**Try it:**
Render the lines of the entries below, from the line containing "Luis Gilberto Murillo se" through the line containing "Petro insiste en que la reforma", as a JSON list of strings. Use one string per line and omit blank lines.
+--
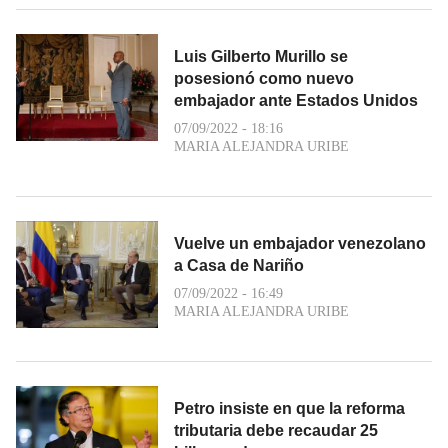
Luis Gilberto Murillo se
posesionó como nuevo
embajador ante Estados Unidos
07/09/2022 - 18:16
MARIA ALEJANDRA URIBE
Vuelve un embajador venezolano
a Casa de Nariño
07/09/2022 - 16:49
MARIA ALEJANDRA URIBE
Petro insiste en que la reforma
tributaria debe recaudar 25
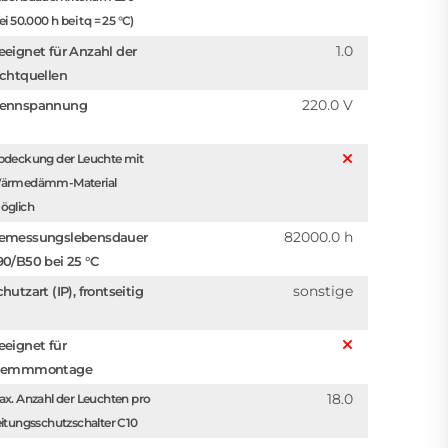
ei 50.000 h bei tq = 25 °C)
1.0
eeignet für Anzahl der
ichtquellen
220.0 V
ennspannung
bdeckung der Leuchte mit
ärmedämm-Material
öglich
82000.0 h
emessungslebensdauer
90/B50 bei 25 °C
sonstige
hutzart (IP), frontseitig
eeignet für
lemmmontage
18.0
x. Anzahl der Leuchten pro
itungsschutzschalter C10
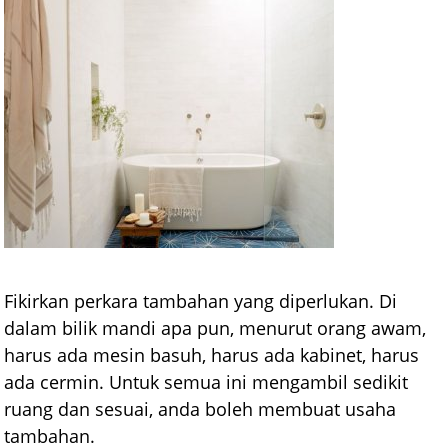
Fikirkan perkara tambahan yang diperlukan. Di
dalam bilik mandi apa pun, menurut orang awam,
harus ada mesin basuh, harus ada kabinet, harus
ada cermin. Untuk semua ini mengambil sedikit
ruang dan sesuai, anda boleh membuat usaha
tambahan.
+--
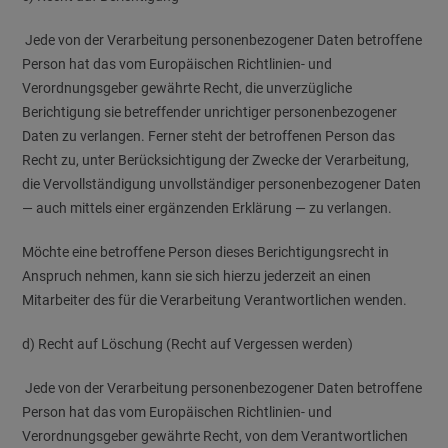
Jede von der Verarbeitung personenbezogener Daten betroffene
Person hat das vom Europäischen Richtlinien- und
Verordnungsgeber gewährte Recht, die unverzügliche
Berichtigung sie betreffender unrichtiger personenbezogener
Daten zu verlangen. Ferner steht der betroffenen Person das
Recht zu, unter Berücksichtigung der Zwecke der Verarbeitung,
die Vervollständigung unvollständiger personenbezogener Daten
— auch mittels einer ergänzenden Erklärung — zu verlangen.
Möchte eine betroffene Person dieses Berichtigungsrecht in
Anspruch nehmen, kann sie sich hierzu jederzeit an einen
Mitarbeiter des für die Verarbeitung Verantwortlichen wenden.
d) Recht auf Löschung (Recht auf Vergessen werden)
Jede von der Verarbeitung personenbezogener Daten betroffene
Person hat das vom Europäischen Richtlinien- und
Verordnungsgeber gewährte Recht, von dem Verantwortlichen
+--
**Exercise response:**
[
  "Luis Gilberto Murillo se",
  "posesionó como nuevo",
  "embajador ante Estados Unidos",
  "07/09/2022 - 18:16",
  "MARIA ALEJANDRA URIBE",
  "Vuelve un embajador venezolano",
  "a Casa de Nariño",
  "07/09/2022 - 16:49",
  "MARIA ALEJANDRA URIBE",
  "Petro insiste en que la reforma"
]